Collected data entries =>
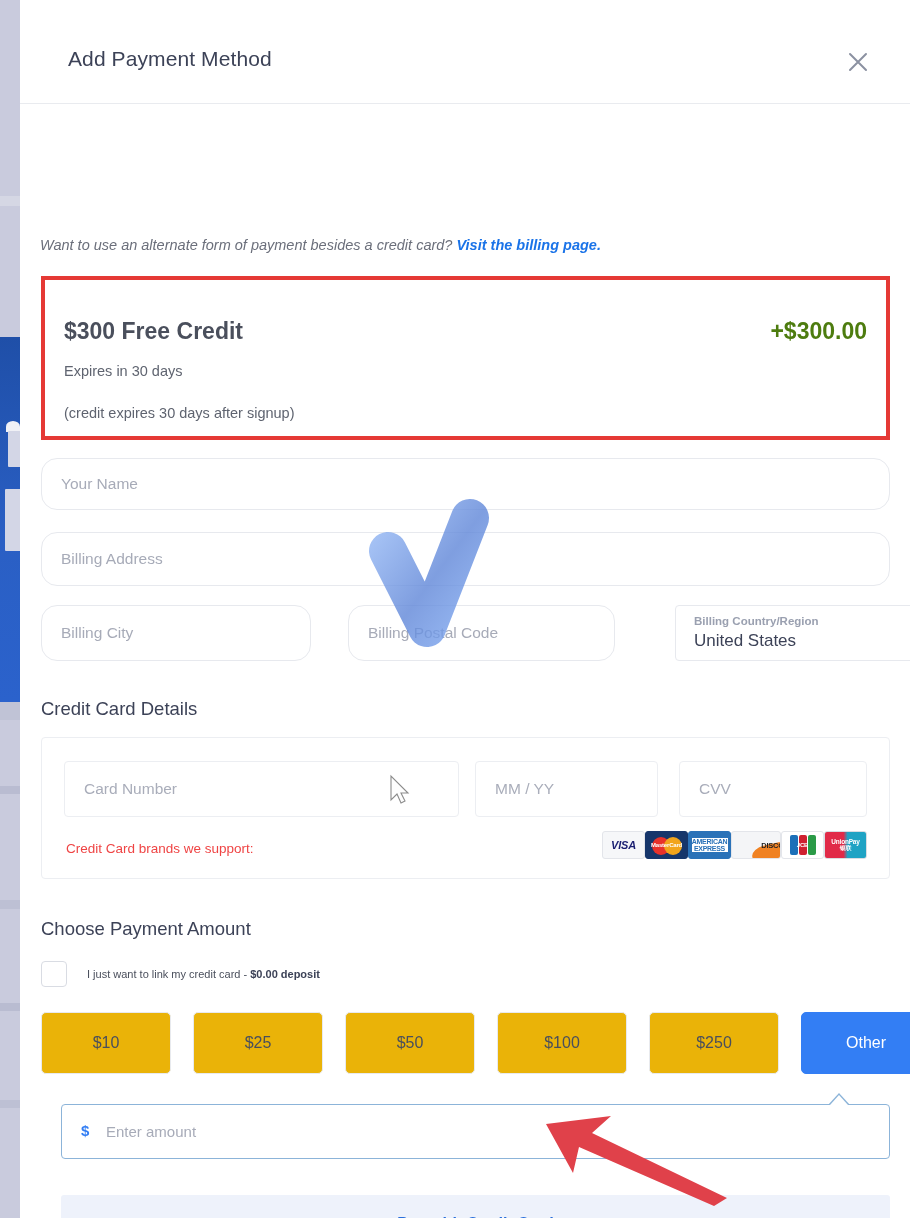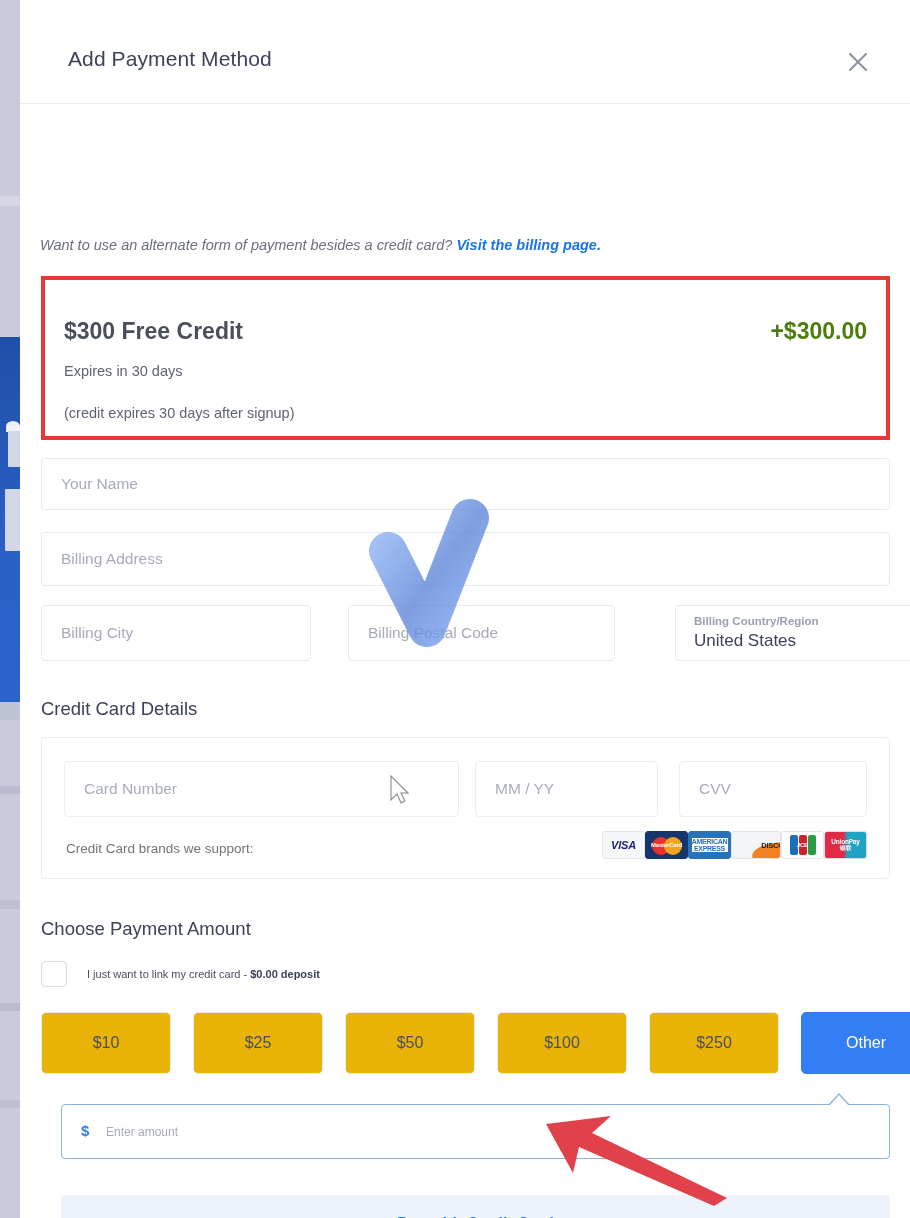--- a/index.html
+++ b/index.html
@@ -57,21 +57,21 @@
     position: absolute; left: 21px; top: 172px; width: 849px; height: 164px;
     border: 4px solid #e53935; background: #ffffff;
   }
   .credit-title { position: absolute; left: 19px; top: 38px; font-size: 23px; font-weight: bold; color: #4a4f5c; }
   .credit-amount { position: absolute; right: 19px; top: 38px; font-size: 23px; font-weight: bold; color: #4d7c0f; }
   .credit-sub1 { position: absolute; left: 19px; top: 83px; font-size: 14.5px; color: #5f6470; }
   .credit-sub2 { position: absolute; left: 19px; top: 125px; font-size: 14.5px; color: #5f6470; }
 
   
   .fld {
-    position: absolute; background: #ffffff; border: 1px solid #e7e9ee; border-radius: 4px;
+    position: absolute; background: #ffffff; border: 1px solid #e7e9ee; border-radius: 16px;
     font-size: 15.5px; color: #3c4257; font-family: "Liberation Sans", sans-serif;
     padding: 16px 19px;
   }
   .fld::placeholder { color: #a7abb8; }
   .fld-name    { left: 21px;  top: 354px; width: 849px; height: 52px; }
   .fld-address { left: 21px;  top: 428px; width: 849px; height: 54px; }
   .fld-city    { left: 21px;  top: 501px; width: 270px; height: 56px; }
   .fld-postal  { left: 328px; top: 501px; width: 267px; height: 56px; }
 
   .select-wrap {
@@ -93,21 +93,21 @@
   .cc-num  { position: absolute; left: 22px;  top: 23px; width: 395px; height: 56px; }
   .cc-exp  { position: absolute; left: 433px; top: 23px; width: 183px; height: 56px; }
   .cc-cvv  { position: absolute; left: 637px; top: 23px; width: 188px; height: 56px; }
   .cc-in {
     border: 1px solid #eceef2; border-radius: 4px; background: #fff;
     font-size: 15.5px; color: #3c4257; padding: 0 19px;
     font-family: "Liberation Sans", sans-serif;
   }
   .cc-in::placeholder { color: #a9adba; }
 
-  .brands-label { position: absolute; left: 24px; top: 103px; font-size: 13.5px; color: #737373; }
+  .brands-label { position: absolute; left: 24px; top: 103px; font-size: 13.5px; color: #ef4444; }
   .brands { position: absolute; right: 22px; top: 93px; display: flex; align-items: center; }
   .brand {
     width: 43px; height: 28px; border-radius: 3px; overflow: hidden;
     display: flex; align-items: center; justify-content: center;
     font-size: 7.5px; font-weight: bold; letter-spacing: -0.2px;
     border: 1px solid #e3e5ea;
   }
   .b-visa { background: #f6f7f9; color: #1a1f71; }
   .b-visa span { font-size: 11px; font-style: italic; font-weight: bold; }
   .b-mc { background: #16366b; position: relative; border-color: #16366b; }
@@ -151,21 +151,21 @@
     position: absolute; left: 768px; top: -10px; width: 18px; height: 10px;
     background: #fff; clip-path: polygon(50% 0, 100% 100%, 0 100%);
   }
   .amount-input-wrap .notch-b {
     position: absolute; left: 766px; top: -12px; width: 22px; height: 12px;
     background: #8cb4d9; clip-path: polygon(50% 0, 100% 100%, 0 100%);
   }
   .dollar-sign { position: absolute; left: 19px; top: 17px; font-size: 15px; font-weight: bold; color: #337ef4; }
   .amount-input {
     position: absolute; left: 44px; top: 0; width: 770px; height: 53px;
-    border: none; outline: none; background: transparent; font-size: 12px; color: #4d7c0f;
+    border: none; outline: none; background: transparent; font-size: 15px; color: #4d7c0f;
     font-family: "Liberation Sans", sans-serif;
   }
   .amount-input::placeholder { color: #a7abb8; }
 
   .pay-btn {
     position: absolute; left: 41px; top: 1091px; width: 829px; height: 58px;
     background: #eef2fb; border: none; border-radius: 3px;
     color: #2a6fdb; font-size: 16px; font-weight: bold; cursor: pointer;
     font-family: "Liberation Sans", sans-serif;
   }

EXERCISE AIM => Checking each line above, count the ones that hold the word "ffffff" and state the total alone.

WRITTEN SOLUTION => 3